What the work involves
micro1 is staffing this for a customer's systems alignment project. You'll be handed realistic (often deliberately messy) slices of a SaaS revenue stack — CRM objects, subscription and billing records, support tickets, automation rules — and asked to find where the operational logic contradicts itself. Duplicate accounts with divergent entitlements. A renewal automation that fires off a stale close date. Permission sets that let a CSM edit a field the billing system treats as source of truth. Your job is to surface these, decide what the correct end state is, and write it down.
The deliverable is rarely a config change. It's documentation: a precise statement of the conflict, the reasoning behind your proposed resolution, the cascading effects across adjacent systems, and — importantly — what you chose to leave alone and why. Tasks often ask you to draft operational prompts describing how an ambiguous scenario should be handled, in language a model can learn from. Expect grey areas around mid-term entitlement changes, co-term renewals, partial refunds, and downgrade logic, where written policy runs out and judgment starts.
What the screening looks for
- Hands on the keys. The platform probes whether you personally built validation rules, workflows, and permission models — or signed off while an admin did. Follow-ups get specific fast: object names, field types, why you chose a formula over a rollup.

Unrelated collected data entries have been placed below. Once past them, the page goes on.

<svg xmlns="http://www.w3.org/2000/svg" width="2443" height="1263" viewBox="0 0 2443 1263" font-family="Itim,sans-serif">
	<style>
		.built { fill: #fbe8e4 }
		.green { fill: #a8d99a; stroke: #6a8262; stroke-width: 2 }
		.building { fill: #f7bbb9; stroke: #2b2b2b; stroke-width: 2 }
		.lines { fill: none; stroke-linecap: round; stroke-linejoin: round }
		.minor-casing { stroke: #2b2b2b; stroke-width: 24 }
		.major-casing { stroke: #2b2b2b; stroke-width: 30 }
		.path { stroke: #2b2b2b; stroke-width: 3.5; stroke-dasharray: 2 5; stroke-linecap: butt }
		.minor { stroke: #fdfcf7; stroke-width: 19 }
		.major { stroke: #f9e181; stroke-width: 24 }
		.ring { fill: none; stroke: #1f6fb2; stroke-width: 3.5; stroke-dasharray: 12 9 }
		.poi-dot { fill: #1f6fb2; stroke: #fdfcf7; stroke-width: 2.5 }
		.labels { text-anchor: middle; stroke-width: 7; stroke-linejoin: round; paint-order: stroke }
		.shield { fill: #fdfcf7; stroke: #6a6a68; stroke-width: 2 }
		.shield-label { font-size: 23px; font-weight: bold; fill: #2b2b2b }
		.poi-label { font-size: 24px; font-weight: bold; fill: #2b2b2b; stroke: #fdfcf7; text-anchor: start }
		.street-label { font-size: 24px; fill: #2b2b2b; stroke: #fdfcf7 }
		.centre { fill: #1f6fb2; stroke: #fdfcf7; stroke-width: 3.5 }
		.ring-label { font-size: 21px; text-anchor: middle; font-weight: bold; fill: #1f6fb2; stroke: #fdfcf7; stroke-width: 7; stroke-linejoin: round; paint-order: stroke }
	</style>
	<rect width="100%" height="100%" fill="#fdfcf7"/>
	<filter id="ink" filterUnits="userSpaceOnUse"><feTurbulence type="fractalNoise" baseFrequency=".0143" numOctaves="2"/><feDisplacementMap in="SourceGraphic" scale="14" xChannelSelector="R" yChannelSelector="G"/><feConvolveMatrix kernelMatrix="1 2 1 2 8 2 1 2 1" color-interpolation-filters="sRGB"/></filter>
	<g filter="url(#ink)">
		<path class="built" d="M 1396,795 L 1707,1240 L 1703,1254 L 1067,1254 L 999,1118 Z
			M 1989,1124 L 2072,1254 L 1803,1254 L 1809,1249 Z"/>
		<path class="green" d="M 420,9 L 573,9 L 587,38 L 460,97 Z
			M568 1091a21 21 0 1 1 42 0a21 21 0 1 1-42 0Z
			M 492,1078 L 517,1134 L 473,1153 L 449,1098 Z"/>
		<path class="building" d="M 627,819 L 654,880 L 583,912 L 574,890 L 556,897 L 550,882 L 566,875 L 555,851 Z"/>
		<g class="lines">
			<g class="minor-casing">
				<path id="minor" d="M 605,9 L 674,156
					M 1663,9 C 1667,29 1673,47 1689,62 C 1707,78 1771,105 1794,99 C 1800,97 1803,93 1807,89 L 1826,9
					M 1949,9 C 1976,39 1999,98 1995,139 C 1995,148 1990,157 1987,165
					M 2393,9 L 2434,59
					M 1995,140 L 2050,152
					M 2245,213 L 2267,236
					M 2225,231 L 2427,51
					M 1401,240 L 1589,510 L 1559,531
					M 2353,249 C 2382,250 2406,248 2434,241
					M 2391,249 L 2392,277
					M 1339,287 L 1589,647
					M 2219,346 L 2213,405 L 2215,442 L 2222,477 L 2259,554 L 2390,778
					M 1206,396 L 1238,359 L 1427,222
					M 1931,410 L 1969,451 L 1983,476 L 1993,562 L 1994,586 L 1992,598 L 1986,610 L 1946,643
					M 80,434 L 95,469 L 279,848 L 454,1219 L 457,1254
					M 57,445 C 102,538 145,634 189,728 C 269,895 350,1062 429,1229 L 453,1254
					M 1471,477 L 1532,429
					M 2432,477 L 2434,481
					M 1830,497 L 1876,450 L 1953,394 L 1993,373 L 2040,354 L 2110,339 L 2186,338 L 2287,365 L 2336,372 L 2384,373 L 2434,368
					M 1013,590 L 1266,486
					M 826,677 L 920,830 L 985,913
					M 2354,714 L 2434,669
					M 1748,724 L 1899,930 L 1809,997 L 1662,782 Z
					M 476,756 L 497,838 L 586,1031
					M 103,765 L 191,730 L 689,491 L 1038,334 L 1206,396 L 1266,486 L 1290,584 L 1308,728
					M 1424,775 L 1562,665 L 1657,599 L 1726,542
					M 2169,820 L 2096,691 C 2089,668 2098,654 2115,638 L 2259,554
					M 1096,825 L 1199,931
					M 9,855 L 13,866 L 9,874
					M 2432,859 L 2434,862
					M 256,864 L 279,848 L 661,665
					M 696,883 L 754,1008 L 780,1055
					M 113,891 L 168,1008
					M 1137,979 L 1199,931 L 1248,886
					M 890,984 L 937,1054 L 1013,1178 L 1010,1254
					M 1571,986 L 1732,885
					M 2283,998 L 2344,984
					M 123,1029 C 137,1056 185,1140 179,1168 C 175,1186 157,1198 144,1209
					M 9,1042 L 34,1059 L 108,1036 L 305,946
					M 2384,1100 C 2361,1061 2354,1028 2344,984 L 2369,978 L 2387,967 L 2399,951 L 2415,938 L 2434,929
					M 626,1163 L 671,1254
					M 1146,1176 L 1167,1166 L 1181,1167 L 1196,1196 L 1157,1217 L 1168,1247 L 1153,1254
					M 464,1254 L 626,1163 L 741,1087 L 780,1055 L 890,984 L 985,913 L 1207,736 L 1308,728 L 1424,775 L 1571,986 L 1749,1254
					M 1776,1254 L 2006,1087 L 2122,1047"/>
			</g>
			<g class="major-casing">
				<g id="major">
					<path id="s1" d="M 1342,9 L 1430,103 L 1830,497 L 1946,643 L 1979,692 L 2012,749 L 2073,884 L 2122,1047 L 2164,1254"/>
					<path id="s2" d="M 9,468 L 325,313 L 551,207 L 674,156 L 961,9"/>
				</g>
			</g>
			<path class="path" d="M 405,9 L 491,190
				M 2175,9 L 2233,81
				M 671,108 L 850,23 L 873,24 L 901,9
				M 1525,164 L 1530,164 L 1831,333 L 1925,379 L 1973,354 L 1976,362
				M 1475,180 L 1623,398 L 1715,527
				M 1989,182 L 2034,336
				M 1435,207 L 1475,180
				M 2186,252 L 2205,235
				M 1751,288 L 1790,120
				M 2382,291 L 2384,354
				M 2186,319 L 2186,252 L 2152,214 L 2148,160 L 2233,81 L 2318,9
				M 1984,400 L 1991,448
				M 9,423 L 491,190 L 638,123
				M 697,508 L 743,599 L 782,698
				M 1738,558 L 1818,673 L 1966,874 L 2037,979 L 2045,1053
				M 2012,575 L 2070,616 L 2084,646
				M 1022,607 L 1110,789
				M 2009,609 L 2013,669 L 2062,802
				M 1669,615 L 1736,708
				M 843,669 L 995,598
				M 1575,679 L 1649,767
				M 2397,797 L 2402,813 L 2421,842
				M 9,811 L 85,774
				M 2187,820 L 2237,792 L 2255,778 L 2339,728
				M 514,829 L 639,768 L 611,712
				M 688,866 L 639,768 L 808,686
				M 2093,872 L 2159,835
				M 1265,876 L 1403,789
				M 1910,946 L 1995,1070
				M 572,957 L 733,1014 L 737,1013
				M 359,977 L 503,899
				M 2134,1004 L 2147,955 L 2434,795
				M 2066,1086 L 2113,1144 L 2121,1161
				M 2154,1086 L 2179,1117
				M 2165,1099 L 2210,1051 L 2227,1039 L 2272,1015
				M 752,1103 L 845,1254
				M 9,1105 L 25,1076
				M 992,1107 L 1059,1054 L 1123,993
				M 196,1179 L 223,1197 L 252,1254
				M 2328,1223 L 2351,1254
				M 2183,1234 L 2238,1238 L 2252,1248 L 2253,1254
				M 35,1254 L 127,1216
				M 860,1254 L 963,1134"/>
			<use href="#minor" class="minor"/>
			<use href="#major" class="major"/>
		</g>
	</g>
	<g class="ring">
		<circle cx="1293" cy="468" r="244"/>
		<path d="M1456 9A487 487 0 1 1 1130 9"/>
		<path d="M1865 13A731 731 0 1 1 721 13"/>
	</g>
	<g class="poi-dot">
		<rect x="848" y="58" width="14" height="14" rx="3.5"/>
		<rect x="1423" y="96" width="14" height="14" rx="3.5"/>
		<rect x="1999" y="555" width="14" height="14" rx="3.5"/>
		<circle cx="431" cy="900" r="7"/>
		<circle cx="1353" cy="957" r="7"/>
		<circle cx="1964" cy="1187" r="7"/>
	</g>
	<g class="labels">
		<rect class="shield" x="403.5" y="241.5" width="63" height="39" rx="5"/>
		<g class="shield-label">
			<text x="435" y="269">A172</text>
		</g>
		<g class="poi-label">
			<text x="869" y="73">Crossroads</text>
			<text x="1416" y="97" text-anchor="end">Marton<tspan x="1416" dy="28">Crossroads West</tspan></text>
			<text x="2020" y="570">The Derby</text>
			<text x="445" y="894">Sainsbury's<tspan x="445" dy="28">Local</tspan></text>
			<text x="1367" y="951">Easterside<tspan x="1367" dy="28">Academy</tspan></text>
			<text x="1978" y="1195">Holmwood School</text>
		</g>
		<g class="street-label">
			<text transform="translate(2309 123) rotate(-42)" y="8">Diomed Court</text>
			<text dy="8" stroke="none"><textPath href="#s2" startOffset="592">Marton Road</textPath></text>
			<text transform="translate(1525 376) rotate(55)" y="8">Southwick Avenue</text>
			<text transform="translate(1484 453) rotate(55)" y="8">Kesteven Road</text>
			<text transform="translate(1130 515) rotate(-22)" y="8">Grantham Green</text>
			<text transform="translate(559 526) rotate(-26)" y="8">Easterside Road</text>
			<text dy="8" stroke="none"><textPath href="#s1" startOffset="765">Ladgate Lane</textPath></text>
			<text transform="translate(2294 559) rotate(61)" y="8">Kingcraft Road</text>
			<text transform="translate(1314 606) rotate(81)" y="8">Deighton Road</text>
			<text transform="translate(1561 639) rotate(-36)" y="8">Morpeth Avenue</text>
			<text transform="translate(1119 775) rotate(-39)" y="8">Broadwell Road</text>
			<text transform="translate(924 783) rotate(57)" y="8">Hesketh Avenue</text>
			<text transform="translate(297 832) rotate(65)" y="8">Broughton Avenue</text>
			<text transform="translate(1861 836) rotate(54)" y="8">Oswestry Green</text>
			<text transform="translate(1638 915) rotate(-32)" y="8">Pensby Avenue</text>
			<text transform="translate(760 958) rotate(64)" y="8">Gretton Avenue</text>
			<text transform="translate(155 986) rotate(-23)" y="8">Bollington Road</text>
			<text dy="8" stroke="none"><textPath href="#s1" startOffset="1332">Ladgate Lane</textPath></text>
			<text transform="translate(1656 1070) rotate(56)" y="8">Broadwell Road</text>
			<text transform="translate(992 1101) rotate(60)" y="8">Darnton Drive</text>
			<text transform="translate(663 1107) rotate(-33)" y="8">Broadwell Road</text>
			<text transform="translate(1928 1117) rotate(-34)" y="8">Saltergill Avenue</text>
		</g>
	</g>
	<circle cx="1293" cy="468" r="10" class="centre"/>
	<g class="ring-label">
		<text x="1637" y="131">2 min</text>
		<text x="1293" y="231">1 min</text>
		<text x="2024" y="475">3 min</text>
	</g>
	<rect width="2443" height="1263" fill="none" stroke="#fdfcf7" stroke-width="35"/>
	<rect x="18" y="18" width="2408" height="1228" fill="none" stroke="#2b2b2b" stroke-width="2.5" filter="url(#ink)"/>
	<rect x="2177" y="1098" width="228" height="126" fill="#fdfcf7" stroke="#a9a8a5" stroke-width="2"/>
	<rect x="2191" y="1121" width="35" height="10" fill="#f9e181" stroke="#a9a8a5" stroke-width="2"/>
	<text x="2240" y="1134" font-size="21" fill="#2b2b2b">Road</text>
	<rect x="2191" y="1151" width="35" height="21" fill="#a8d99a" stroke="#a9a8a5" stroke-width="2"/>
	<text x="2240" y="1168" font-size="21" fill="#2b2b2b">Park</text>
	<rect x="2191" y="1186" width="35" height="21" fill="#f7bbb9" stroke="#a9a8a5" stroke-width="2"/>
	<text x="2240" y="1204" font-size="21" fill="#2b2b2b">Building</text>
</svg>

- Multi-system fluency. One CRM isn't enough. You should be able to trace a record from quote through subscription through invoice through support ticket and explain where each system claims authority.

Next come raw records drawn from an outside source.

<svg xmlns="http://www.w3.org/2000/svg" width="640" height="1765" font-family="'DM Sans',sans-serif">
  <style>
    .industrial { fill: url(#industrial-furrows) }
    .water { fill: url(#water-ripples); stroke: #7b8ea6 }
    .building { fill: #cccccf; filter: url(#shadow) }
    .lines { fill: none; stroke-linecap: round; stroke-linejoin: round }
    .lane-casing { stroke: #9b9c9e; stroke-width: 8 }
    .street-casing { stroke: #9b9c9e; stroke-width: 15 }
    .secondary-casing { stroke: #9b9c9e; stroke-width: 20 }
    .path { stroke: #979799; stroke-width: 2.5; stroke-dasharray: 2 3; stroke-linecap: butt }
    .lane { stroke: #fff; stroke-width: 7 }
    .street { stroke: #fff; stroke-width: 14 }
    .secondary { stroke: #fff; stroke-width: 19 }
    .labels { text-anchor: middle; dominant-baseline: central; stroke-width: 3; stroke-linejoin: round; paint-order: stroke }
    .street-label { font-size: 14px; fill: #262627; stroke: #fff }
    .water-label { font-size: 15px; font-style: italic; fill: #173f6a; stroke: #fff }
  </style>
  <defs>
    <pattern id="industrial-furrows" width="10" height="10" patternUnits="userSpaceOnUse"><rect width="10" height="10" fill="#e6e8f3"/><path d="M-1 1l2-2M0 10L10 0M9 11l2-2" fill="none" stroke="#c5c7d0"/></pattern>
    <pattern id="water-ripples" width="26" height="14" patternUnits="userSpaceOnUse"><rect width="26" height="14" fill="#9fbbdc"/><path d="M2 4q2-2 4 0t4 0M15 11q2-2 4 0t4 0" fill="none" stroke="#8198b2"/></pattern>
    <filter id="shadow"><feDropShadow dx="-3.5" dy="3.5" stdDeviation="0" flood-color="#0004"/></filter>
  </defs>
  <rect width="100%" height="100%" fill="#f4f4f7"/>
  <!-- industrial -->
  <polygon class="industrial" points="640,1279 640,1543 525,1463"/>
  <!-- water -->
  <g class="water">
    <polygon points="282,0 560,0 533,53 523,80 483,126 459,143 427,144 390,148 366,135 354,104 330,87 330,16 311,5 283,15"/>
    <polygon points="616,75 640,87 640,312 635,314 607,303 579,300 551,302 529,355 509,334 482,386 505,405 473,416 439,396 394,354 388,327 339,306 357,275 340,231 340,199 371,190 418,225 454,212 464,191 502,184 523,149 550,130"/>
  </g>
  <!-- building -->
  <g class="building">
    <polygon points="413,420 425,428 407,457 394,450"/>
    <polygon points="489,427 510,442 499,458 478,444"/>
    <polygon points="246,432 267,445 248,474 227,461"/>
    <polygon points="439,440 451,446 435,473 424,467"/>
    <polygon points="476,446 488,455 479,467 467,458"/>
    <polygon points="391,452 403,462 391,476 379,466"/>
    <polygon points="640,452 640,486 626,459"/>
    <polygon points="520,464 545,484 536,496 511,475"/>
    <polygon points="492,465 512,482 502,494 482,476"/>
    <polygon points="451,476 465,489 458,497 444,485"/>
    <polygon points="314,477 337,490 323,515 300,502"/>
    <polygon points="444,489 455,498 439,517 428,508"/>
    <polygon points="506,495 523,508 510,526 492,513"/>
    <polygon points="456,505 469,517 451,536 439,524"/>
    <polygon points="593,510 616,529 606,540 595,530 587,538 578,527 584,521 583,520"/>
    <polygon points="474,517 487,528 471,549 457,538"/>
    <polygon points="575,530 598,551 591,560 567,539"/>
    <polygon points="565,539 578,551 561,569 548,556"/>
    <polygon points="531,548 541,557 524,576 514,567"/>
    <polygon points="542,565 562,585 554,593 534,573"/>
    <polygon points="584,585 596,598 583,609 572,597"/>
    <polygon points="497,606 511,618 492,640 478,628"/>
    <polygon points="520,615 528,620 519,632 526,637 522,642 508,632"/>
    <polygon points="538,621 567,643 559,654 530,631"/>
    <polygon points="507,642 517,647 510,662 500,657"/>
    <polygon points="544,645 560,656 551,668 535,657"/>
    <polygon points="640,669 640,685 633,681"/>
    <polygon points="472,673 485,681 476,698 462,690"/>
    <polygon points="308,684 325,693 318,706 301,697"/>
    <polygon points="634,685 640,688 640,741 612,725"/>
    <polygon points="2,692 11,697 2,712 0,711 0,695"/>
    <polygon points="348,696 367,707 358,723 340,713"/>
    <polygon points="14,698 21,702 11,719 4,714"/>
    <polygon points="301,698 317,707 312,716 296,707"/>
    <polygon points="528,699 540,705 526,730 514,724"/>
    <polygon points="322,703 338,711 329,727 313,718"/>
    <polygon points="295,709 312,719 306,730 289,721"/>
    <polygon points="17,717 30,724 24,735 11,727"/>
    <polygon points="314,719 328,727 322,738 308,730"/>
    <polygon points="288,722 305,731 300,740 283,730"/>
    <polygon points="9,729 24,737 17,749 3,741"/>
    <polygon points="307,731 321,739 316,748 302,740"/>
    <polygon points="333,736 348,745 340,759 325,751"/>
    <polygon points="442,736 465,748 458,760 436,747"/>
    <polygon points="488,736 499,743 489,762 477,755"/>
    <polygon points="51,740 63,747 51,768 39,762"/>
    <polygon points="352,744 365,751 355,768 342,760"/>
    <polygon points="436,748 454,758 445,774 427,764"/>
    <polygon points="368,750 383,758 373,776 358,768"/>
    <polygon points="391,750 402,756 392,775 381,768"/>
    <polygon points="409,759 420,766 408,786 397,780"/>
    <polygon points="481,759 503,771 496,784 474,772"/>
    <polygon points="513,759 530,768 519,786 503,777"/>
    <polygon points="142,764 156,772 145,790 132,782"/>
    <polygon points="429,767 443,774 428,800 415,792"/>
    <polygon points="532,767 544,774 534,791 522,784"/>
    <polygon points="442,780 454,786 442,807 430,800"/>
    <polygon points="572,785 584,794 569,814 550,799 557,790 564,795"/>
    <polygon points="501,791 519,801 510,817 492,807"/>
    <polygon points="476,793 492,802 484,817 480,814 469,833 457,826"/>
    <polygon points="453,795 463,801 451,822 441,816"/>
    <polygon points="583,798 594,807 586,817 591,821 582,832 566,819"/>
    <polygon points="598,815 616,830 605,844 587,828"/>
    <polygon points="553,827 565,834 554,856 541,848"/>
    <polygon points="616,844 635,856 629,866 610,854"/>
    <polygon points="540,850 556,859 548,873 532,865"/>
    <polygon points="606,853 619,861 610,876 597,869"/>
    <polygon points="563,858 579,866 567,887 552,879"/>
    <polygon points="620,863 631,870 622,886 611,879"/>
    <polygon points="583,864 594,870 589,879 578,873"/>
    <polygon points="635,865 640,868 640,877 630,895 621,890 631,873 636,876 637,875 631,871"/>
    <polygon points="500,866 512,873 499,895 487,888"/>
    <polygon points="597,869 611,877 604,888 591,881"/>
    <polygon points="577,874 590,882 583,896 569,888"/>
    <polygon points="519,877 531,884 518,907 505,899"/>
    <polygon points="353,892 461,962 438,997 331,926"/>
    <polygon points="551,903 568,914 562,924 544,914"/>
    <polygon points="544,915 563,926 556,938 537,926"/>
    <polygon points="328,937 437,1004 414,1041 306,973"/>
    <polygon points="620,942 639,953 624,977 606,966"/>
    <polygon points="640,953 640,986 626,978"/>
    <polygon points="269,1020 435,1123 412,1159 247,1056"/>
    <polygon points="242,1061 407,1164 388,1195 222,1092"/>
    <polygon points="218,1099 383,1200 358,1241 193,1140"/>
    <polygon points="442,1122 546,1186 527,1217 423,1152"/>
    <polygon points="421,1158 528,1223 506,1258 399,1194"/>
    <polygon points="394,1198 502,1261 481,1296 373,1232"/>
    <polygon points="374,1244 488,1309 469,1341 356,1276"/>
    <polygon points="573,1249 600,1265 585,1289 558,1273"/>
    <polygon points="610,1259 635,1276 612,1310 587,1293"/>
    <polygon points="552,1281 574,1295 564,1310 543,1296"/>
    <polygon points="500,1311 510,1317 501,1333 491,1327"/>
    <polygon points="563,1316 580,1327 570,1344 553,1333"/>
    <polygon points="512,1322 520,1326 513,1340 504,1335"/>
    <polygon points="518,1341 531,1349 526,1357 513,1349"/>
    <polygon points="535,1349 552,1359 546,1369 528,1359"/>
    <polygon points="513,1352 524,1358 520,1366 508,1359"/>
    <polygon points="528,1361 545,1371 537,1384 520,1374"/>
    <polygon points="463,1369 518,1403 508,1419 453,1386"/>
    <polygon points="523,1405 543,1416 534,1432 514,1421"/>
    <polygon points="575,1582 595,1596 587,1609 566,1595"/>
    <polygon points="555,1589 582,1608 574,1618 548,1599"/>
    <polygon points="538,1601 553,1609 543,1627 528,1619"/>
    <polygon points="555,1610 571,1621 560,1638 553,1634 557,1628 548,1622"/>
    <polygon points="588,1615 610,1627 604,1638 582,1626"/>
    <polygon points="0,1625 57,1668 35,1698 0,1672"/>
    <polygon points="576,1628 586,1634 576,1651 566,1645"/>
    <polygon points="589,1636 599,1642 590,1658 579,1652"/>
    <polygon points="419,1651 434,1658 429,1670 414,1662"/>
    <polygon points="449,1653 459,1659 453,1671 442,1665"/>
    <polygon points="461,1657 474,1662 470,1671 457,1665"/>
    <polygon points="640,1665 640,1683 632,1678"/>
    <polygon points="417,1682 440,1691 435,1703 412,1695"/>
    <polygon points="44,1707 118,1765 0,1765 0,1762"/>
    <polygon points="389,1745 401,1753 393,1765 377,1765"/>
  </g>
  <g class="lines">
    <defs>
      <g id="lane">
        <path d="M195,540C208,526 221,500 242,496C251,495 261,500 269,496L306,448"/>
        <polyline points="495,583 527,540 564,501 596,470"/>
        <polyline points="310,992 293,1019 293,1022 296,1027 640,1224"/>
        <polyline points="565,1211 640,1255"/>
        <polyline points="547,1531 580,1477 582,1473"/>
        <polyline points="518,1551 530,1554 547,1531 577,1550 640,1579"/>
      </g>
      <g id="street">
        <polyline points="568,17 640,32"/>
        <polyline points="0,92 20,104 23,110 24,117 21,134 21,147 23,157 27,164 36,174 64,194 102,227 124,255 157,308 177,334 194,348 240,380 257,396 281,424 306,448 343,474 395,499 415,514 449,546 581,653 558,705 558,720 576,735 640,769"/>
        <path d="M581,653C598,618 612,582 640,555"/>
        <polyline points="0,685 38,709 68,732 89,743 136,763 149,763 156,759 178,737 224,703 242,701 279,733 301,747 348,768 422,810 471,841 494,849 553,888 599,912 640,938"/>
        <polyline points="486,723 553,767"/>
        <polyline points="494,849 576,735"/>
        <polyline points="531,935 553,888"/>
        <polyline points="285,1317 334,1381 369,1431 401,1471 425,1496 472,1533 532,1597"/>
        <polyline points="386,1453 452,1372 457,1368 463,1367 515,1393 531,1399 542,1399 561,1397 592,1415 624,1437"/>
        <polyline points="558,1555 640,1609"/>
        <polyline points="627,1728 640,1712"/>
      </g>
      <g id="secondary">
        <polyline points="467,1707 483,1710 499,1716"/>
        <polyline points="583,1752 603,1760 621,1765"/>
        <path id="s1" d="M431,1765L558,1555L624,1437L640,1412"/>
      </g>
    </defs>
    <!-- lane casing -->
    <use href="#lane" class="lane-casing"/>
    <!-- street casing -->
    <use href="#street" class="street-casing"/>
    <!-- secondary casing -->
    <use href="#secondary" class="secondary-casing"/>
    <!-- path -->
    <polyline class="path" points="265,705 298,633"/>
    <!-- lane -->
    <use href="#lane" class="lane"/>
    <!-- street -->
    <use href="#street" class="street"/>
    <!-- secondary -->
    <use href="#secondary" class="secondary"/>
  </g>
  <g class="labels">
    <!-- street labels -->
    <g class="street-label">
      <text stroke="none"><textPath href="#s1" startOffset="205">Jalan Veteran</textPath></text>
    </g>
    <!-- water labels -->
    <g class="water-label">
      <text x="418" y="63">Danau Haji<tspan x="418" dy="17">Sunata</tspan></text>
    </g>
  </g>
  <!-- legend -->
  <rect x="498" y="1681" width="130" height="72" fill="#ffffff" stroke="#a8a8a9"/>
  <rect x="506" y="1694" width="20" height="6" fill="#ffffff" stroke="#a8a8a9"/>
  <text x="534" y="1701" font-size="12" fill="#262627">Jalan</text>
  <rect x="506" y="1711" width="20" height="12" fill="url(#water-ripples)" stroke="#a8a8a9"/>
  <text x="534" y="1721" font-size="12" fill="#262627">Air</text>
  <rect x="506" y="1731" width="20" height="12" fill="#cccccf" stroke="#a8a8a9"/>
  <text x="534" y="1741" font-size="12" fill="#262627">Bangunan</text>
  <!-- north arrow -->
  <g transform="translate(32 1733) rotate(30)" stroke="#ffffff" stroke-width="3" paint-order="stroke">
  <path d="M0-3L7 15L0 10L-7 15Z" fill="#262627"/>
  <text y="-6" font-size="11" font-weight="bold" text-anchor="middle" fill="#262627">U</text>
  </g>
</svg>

- Reasoning under conflict. Scenarios are built so that two defensible answers exist. Evaluators score the transparency of your trade-off, not the answer you land on.
- Written precision in English. Nuance carries the value here; vague documentation is the main failure mode.
Logistics
Contractor engagement, fully remote, asynchronous. Work is delivered as discrete tasks rather than scheduled shifts, so you set your own hours — though most contributors find blocks of two to three uninterrupted hours produce better documentation than scattered fifteen-minute sessions. Volume varies with project phase. The $45–90/hr band reflects rates observed on similar micro1 engagements and is not guaranteed; placement within it typically tracks depth of system ownership and domain complexity. No prior AI or ML experience is expected or required.